─── EXERCISE MATERIALS
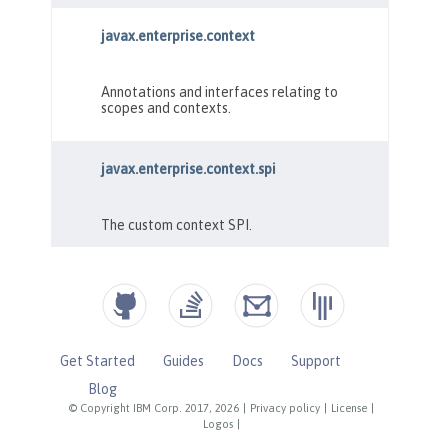
Get Started
Guides
Docs
Support
Blog
© Copyright IBM Corp. 2017, 2026
|
Privacy policy
|
License
|
Logos
|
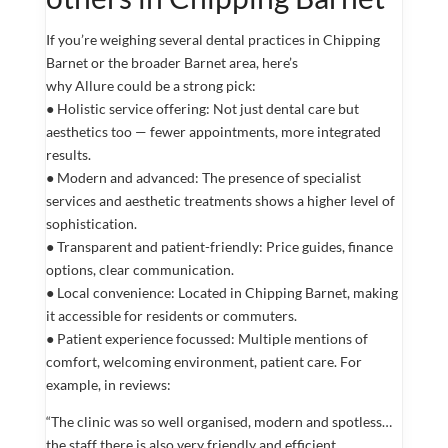
If you’re weighing several dental practices in Chipping
Barnet or the broader Barnet area, here’s
why Allure could be a strong pick:
● Holistic service offering: Not just dental care but
aesthetics too — fewer appointments, more integrated
results.
● Modern and advanced: The presence of specialist
services and aesthetic treatments shows a higher level of
sophistication.
● Transparent and patient-friendly: Price guides, finance
options, clear communication.
● Local convenience: Located in Chipping Barnet, making
it accessible for residents or commuters.
● Patient experience focussed: Multiple mentions of
comfort, welcoming environment, patient care. For
example, in reviews:
“The clinic was so well organised, modern and spotless…
the staff there is also very friendly and efficient.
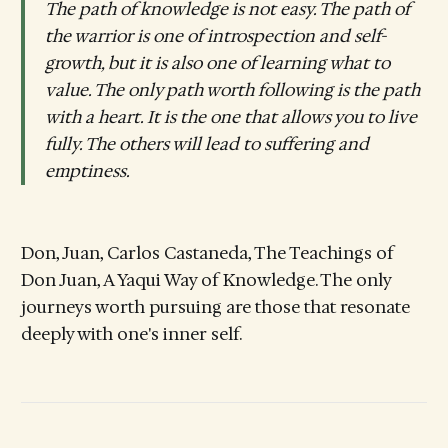
The path of knowledge is not easy. The path of
the warrior is one of introspection and self-
growth, but it is also one of learning what to
value. The only path worth following is the path
with a heart. It is the one that allows you to live
fully. The others will lead to suffering and
emptiness.
Don, Juan, Carlos Castaneda, The Teachings of
Don Juan, A Yaqui Way of Knowledge. The only
journeys worth pursuing are those that resonate
deeply with one's inner self.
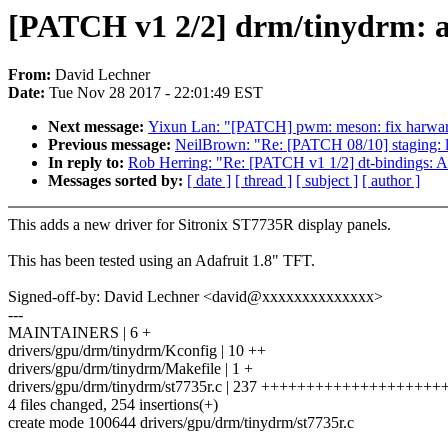
[PATCH v1 2/2] drm/tinydrm: a
From:
David Lechner
Date:
Tue Nov 28 2017 - 22:01:49 EST
Next message:
Yixun Lan: "[PATCH] pwm: meson: fix harware
Previous message:
NeilBrown: "Re: [PATCH 08/10] staging: lus
In reply to:
Rob Herring: "Re: [PATCH v1 1/2] dt-bindings: A
Messages sorted by:
[ date ]
[ thread ]
[ subject ]
[ author ]
This adds a new driver for Sitronix ST7735R display panels.
This has been tested using an Adafruit 1.8" TFT.
Signed-off-by: David Lechner <david@xxxxxxxxxxxxxx>
---
MAINTAINERS | 6 +
drivers/gpu/drm/tinydrm/Kconfig | 10 ++
drivers/gpu/drm/tinydrm/Makefile | 1 +
drivers/gpu/drm/tinydrm/st7735r.c | 237 +++++++++++++++++
4 files changed, 254 insertions(+)
create mode 100644 drivers/gpu/drm/tinydrm/st7735r.c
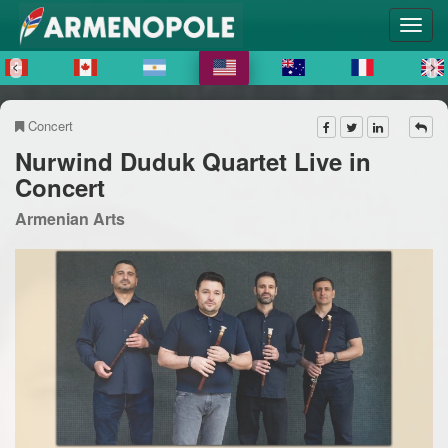
Concert
Nurwind Duduk Quartet Live in
Concert
Armenian Arts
──────
▸ **YOUR TASK**
Pick out each line in the data above that contains the word "dental" and copy those lines out in full.

▸ **EXERCISE SOLUTION**
If you’re weighing several dental practices in Chipping
● Holistic service offering: Not just dental care but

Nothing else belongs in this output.